FULL RECOMMENDATION
SECTION 28(1), ORGANISATION OF WORKING TIME ACT, 1997 PARTIES : SHEELIN MUSHROOMS LTD (REPRESENTED BY PENINSULA BUSINESS SERVICES (IRELAND) LTD) - AND - GUNTA KRESLINA (REPRESENTED BY RICHARD GROGAN & ASSOCIATES) DIVISION : Chairman: Mr Duffy Employer Member: Ms Cryan Worker Member: Ms Tanham |
1. Appeal of Rights Commissioner's Decision No: r-132565/132566/132567/132568/132569/132572/132573/133413-wt-13 and 147732-wt-14/EOS
BACKGROUND:
2. This is an appeal of Rights Commissioner's Decision No's: r-132565/132566/132567/132568/132569/132572/132573/133413-wt-13 and 147732-wt-14/EOS. The appeal is made pursuant to Section 28(1) of the Organisation of Working Time Act, 1997.
DETERMINATION:
This is an appeal by Gunta Kreslina against the decision of a Rights Commissioner in her claim against Sheelin Mushrooms Limited under the Organisation of Working Time Act 1997. In this Determination Ms Kreslina is referred to as the Claimant and Sheelin Mushrooms is referred to as the Respondent. The Claimant is employed by the Respondent as a mushroom harvester. Her employment commenced on or about 10thMarch 2002. The Respondent is a limited liability company involved in the growing and supply of mushrooms.
The claims
The Claimant referred a number of claims to a Rights Commissioner on different dates in 2013 and 2014. The claims were conjoined by the Rights Commissioner and heard together over three days in July 2013, September 2013 and November 2014. The Claimant also made a complaint under the National Minimum Wage Act 2000 and this claim was also heard in conjunction with the within claims.
The Rights Commissioner issued her decision on 22ndApril 2015. The Rights Commissioner found that the Respondent had contravened some provisions of the Act relied upon by the Complainant and found that it had not contravened other provisions upon which she relied.
By notice of appeal dated 29thApril 2015 the Claimant appealed against so much of the Rights Commissioner’s decision as related to one set of claims initiated on 9thApril 2013. There is no appeal before the Court in respect of decision in relation to claims instituted on other dates.
The cognisable period in respect of these claims is the six month period commencing on 10thOctober 2012 up to the date on which the claim was presented (9thApril 2013).

• [Activity list]:
1: Name each member of the division listed in the determination, and give the role of each.
2: Extend the determination on Gunta Kreslina's working time appeal beyond its final sentence.
The rows play no part here.

• [Provided data]:

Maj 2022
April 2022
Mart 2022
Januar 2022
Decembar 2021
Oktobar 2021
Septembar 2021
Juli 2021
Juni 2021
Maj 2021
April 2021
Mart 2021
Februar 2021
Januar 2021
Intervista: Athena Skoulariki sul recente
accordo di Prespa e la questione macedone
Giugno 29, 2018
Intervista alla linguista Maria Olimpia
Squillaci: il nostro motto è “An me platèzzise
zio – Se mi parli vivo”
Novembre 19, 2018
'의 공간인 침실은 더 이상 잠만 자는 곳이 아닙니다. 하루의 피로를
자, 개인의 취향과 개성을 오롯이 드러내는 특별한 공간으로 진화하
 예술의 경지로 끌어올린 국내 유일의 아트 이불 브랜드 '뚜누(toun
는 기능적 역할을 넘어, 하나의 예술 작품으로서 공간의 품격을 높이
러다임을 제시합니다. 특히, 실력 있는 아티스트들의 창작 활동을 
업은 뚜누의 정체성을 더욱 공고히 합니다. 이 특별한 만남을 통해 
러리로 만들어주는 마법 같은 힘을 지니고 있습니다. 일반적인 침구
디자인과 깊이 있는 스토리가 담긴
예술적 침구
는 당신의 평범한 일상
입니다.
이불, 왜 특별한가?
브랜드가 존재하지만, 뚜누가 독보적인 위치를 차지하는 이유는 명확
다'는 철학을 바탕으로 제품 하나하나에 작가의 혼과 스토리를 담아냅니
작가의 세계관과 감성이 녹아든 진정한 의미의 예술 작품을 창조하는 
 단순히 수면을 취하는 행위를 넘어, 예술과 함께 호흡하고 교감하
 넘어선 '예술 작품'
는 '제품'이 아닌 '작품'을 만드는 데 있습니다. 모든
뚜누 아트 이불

• [Task-by-task results]:
1: Mr Duffy (Chairman), Ms Cryan (Employer Member), Ms Tanham (Worker Member)

2:
The provisions of the Act to which this appeal relates are as follows: -
1.Section 11 – Daily rest periods2.Section 12 – Rest and intervals at work
3.Section 13 –Weekly rest periods
4.Section 14 –Sunday working, supplemental provisions
5.Section 15 – Weekly working hours
6.Section 17 – Provision of information in relation to working time
7.Section 19 – Entitlement to annual leave
8.Section 26(1) – Prohibition of penalisation
Evidence
The Court heard oral evidence from the Claimant. Evidence was also given by Eugene Kiernan on behalf of the Respondent.
The import of the evidence proffered is as follows: -
The Claimant’s evidence
The Claimant gave evidence with the assistance of an interpreter. It was the Claimant’s evidence that she often commenced work at 6am. She is a piece-worker and she remained at work until her allocated amount of harvesting was completed.
The Claimant told the Court that she maintained records of her working hours. Documents were put in evidence in which the Claimant recorded the hours that she claimed to have worked. According to the Claimant there were occasions on which she did not obtain 11 hours rest between her finishing time on one day and her starting time on the next. She relied on her own records in support of that contention. She did not sign in or out of work.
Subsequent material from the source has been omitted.